#### DATA EXTRACTS:
--*--
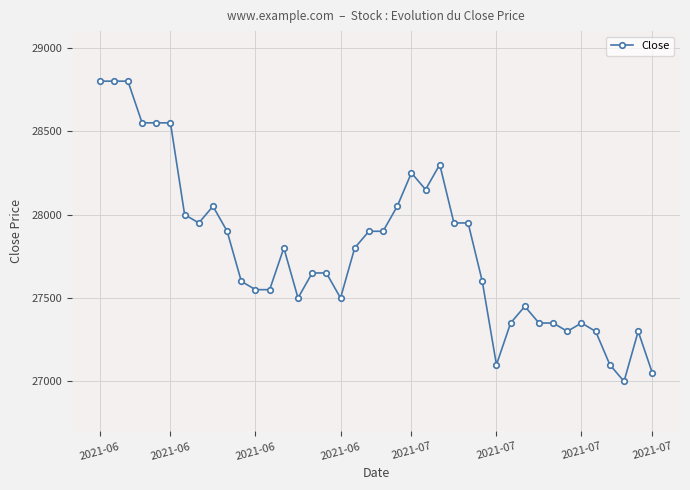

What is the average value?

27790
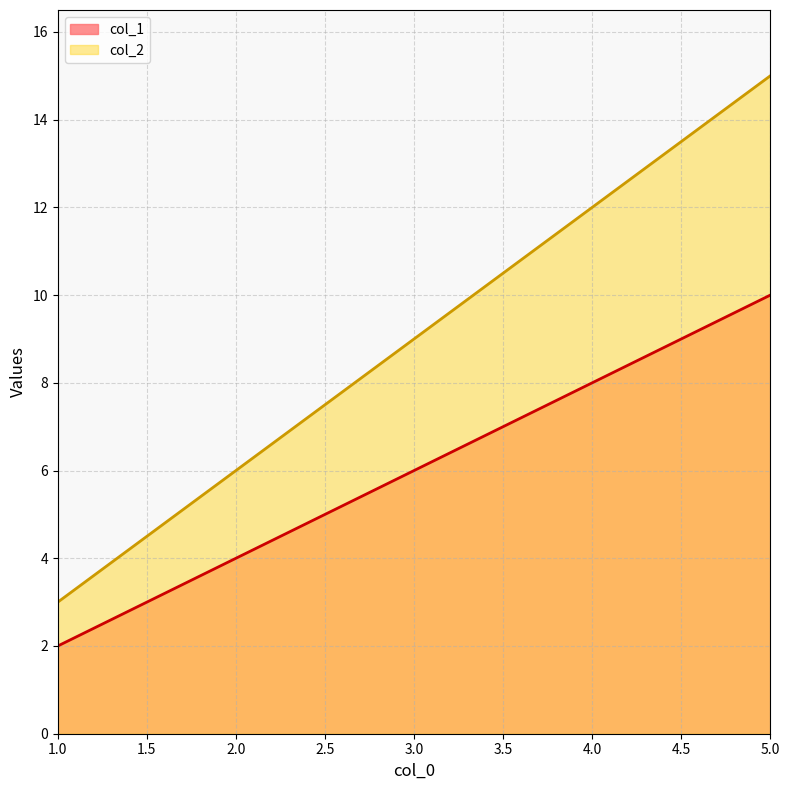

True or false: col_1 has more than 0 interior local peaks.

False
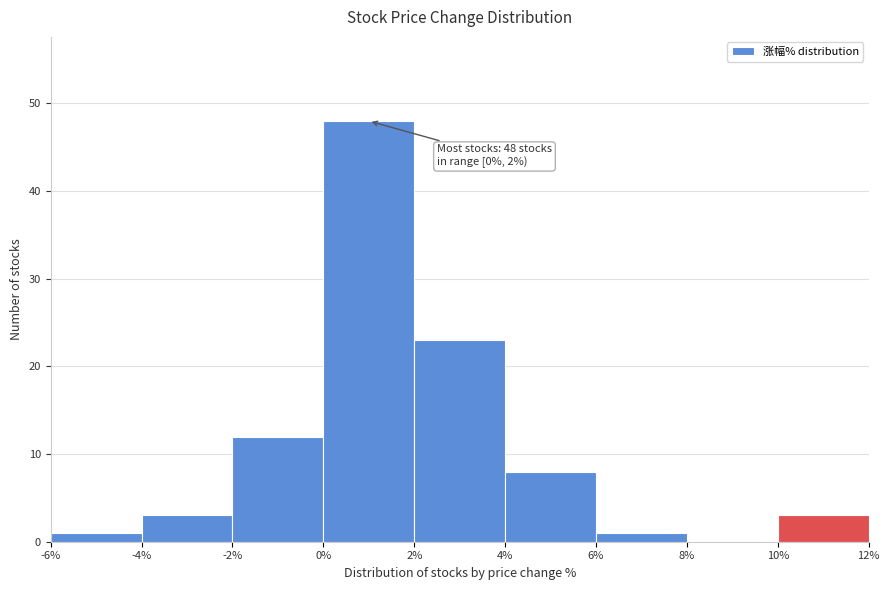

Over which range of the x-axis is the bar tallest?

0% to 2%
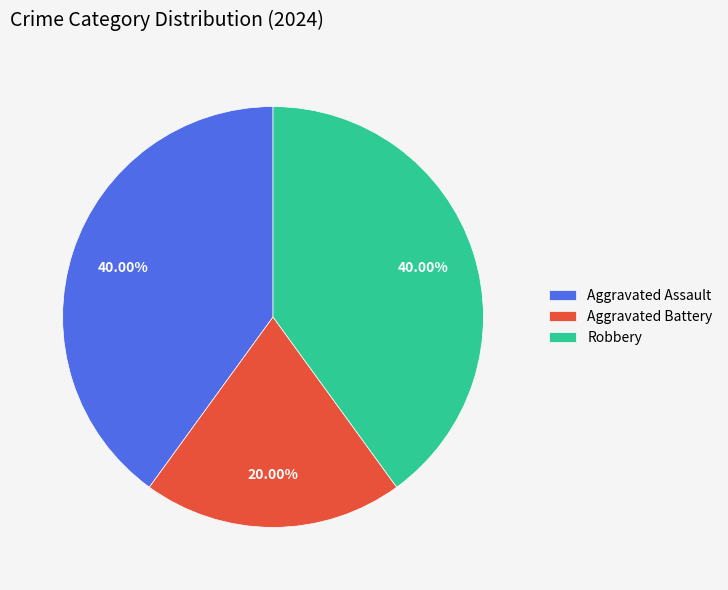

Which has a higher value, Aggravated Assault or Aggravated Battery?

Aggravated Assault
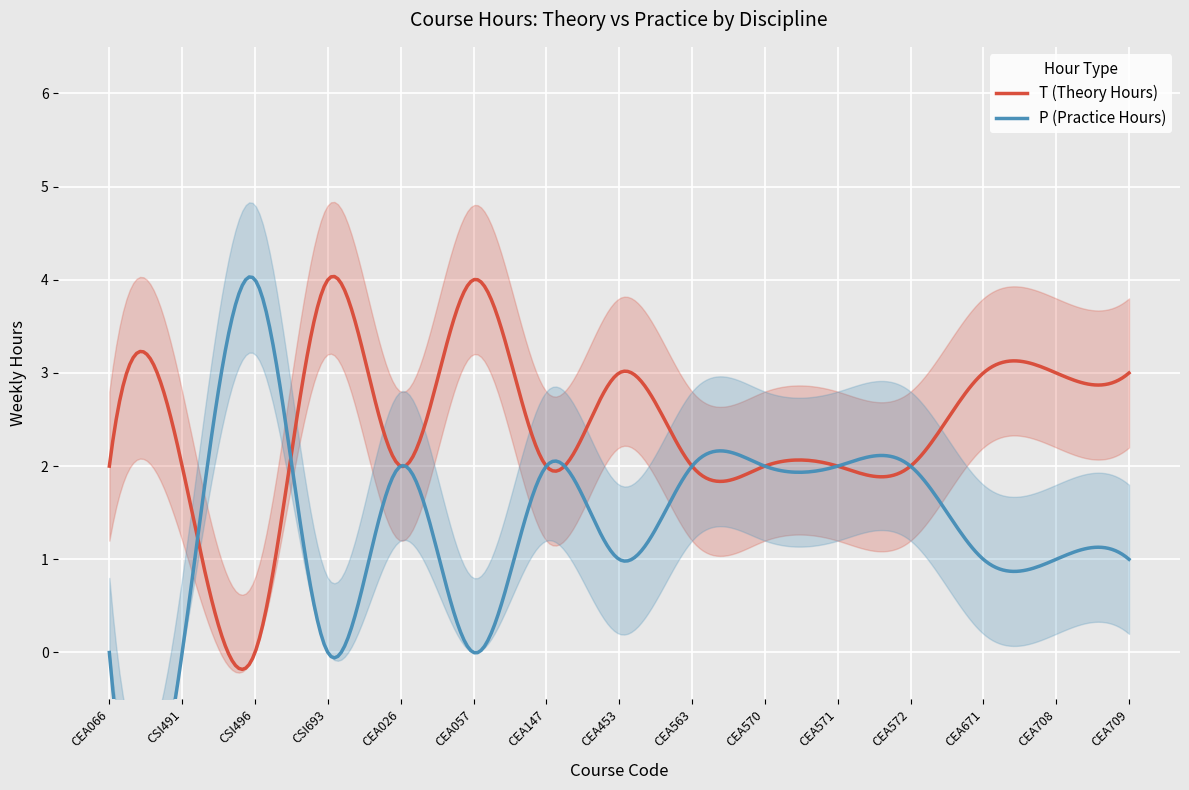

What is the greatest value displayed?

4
--*--
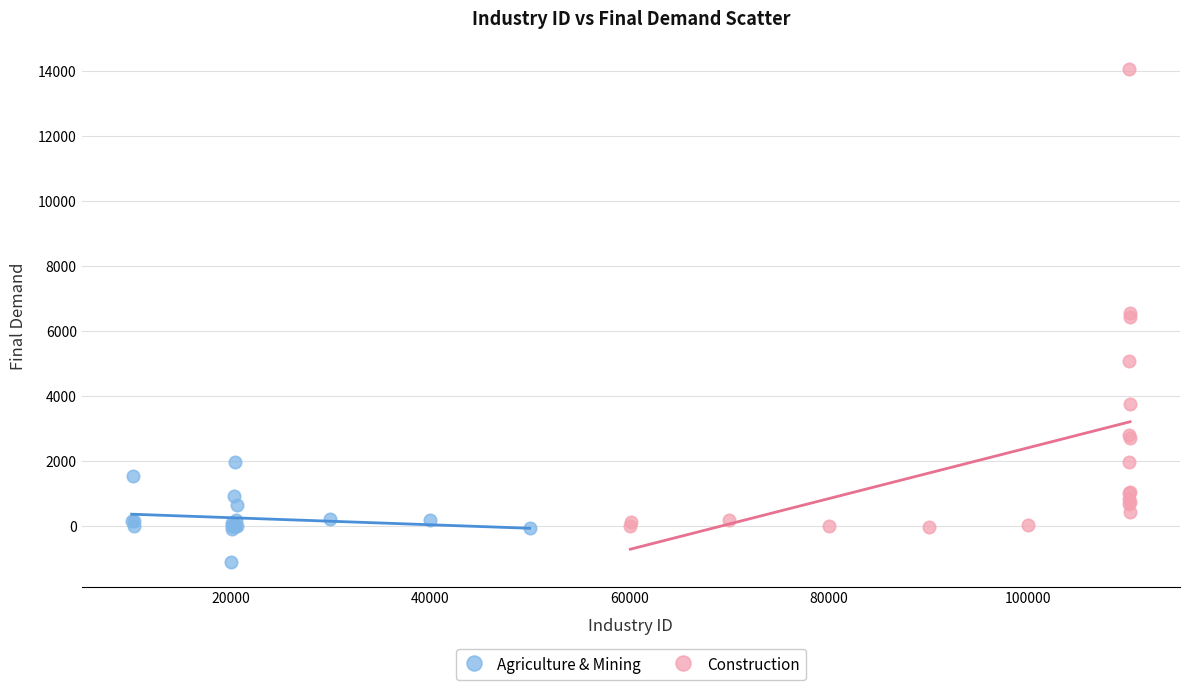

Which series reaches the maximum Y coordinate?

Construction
--*--
#### ACTIVITY:
Return, word for word, the lines from the one containing "Which series reaches" through the one containing "Construction", both lines included.

#### EXERCISE ANSWER:
Which series reaches the maximum Y coordinate?

Construction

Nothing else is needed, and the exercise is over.